笠原は決してこの国の盲点となっている部分(もしくは意図的に見えなくさせられている部分)を啓蒙する迷いなき最強のパイオニアというわけではない。そこには数々の葛藤、過去に成してきた物事に対する終わりなき反省があるということは本書を少しでも読めば明らかだ。同書に掲載されている、2010年に写真美術館にて開催されたエイズをめぐる表象に関する展覧会「ラヴズ・ボディ 生と性を巡る表現」展の図録に添えられたテクストでは、エイズ陽性の当事者たちが作り遺した作品に対し、当事者でもなければ当事者と親しい間柄でもない自身がいかにしてそこに込められた種々の思いに向き合うべきかということの難しさに頭を悩ませながらも、それでも自分が作品の展示に責任を持つことに対する決意を述べている。

…(前略)…彼らの作品の重要性には論を待たない。けれども常に、作品の奥に秘められた深層には触れられていないのではないかとの思いが頭を擡(もた)げてくる。作品をとおして彼らの心情の一端に触れ共感することはできても、正直、彼らの経験は私の日常からはあまりに遠く、調べれば調べるほど、「当事者でないわたし」という後ろめたさがのしかかってくる。…(中略)…
 それでもわたしは彼らの作品を受け取ってしまったのである。受け取ってしまった者の責務として忘却への抵抗を続けること、このことだけが、わたしがこの展覧会を編むことの理由である。…(中略)…作品に対峙した人は、誰もが自分の問題として、それぞれの生に照らし合わせて、受け取った何かを問い続けなければならないだろう。そして誰もが不安感を強めている今のわたしたちの状況にとって、それはかけがえのないメッセージであると思う。(本書p.193-194、一部読み仮名は()内に記載する形で表す。)

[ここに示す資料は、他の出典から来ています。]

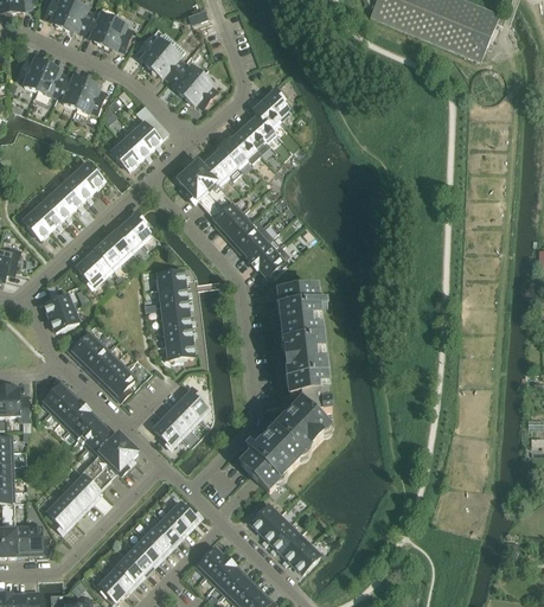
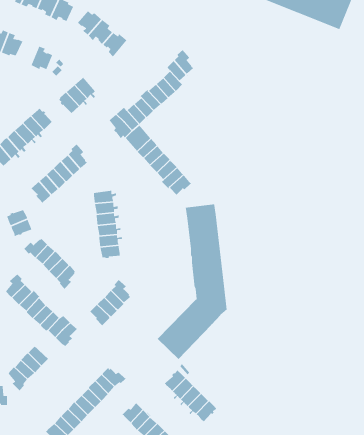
building: [184,74,217,107] -> none
building: [57,75,87,107] -> none
building: [81,453,117,490] -> none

見えないことが最も危険なのだ。見なかったことにするのが一番恐ろしいのだ。目に見えた、耳にしたのなら知らなかった頃には戻れない。そしてふと目にして焼きついてしまうほどの強いエネルギーを芸術作品は持っている。笠原美智子はそれらの力の大きさを自身の力と想像力を尽くして腕に抱きとめ、テクストを通してその重大さを別の誰かに語りかけ続ける。